The director of WHO Health Workforce Department, James Campbell, said, “COVID-19 has exposed the cost of the systemic lack of safeguards for the health, safety, and wellbeing of health workers. In the first 18 months of the pandemic, about 115,500 health workers died from COVID-19,”  

It was observed that the countries that had already developed and were actively implementing these occupational health and safety programs for health workers had managed to reduce work-related injuries and diseases and sickness absence, along with improved work environment, increased work productivity, and retention of health workers.

“Effective mechanisms should be put in place to ensure continuous collaboration between employers, managers and health workers, with the aim of protecting health and safety at work,” Alette van Leur, the director of International Labor Organisation Sectoral Policies Department, declared. She further added, “Health workers, like all other workers, should enjoy their right to decent work, safe and healthy working environments and social protection for health care, sickness absence, and occupational diseases and injuries,”  It must be noted that the very nature of work done by health workers may make them vulnerable to some of the health risks unique to the field of the work.

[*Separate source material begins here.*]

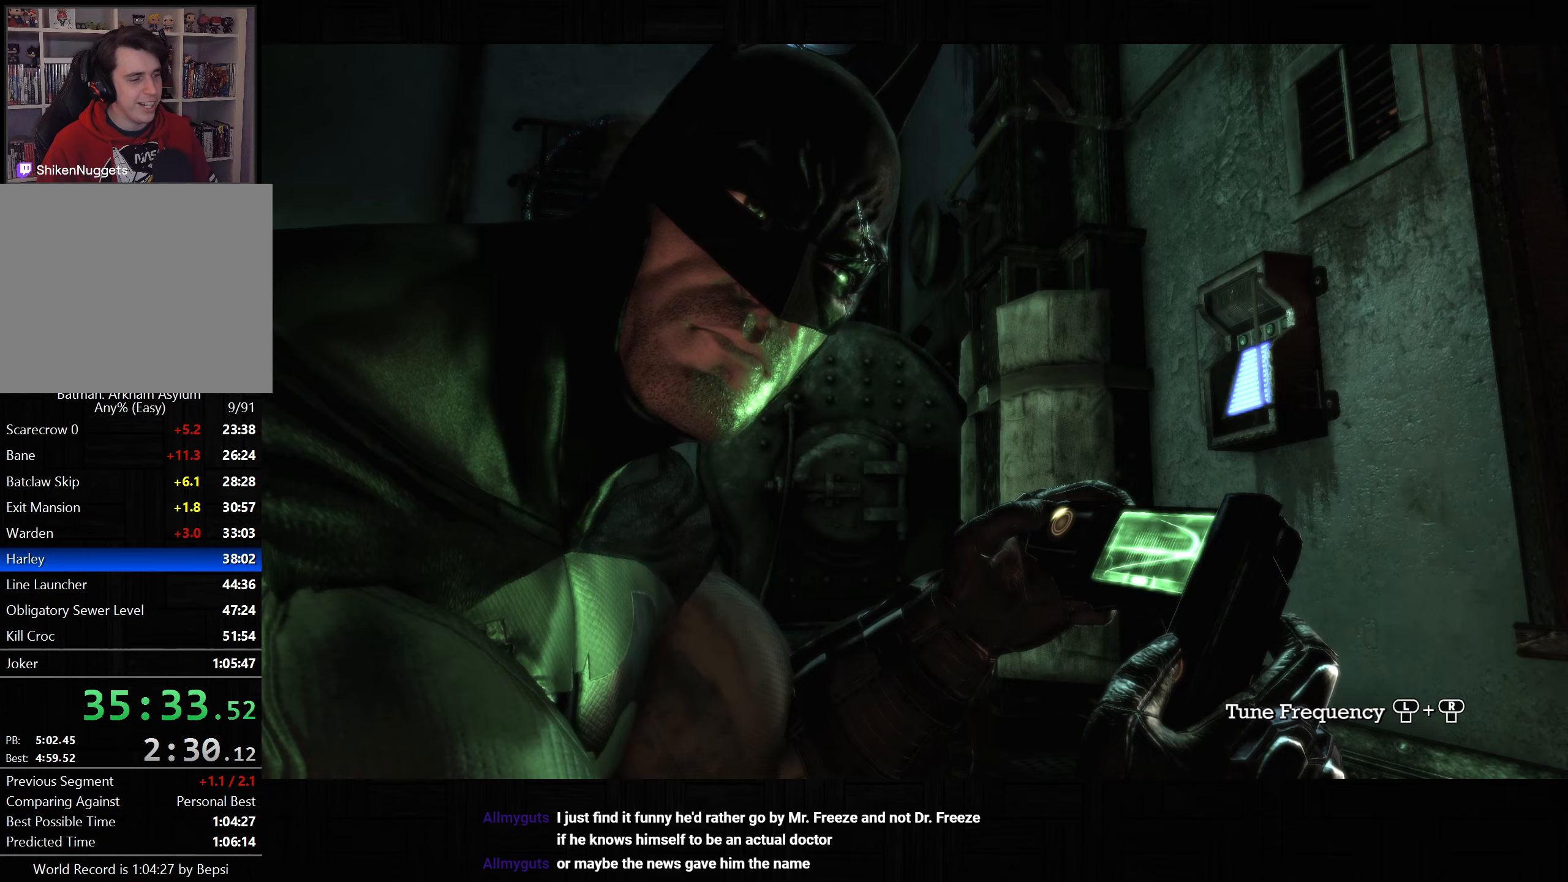
{"dt_ms": 500, "buttons": [], "left_stick": "up-left", "right_stick": "center", "button_events": []}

 Vera Paquete-Perdigao, the director of International Labor Organisation Governance and Tripartism Department, declared, “Such programs are a core element for the effective management of occupational safety and health, as informed by ILO Convention No. 187 and provide an opportunity for coordinated action by all stakeholders through social dialogue towards common objectives for promoting decent work in the health sector and increasing the resilience of health institutions,”

Health workers were essential workers who acted as frontline warriors in the war against Covid-19 fought in India and the world. That may have resulted in unknown traumatic experiences, particularly in developing countries like India, where the processes and procedures needed to monitor, evaluate, improve, and maintain workers’ health are unfortunately missing, and employers tend to ignore their needs to keep their needs their costs low. The guide issued by the World Health Organisation and International Labor Organisation is just that, and there are no compulsions to follow these guidelines. No governments need to make commitments in this regard though some new laws may get created forcing employers to adopt practices.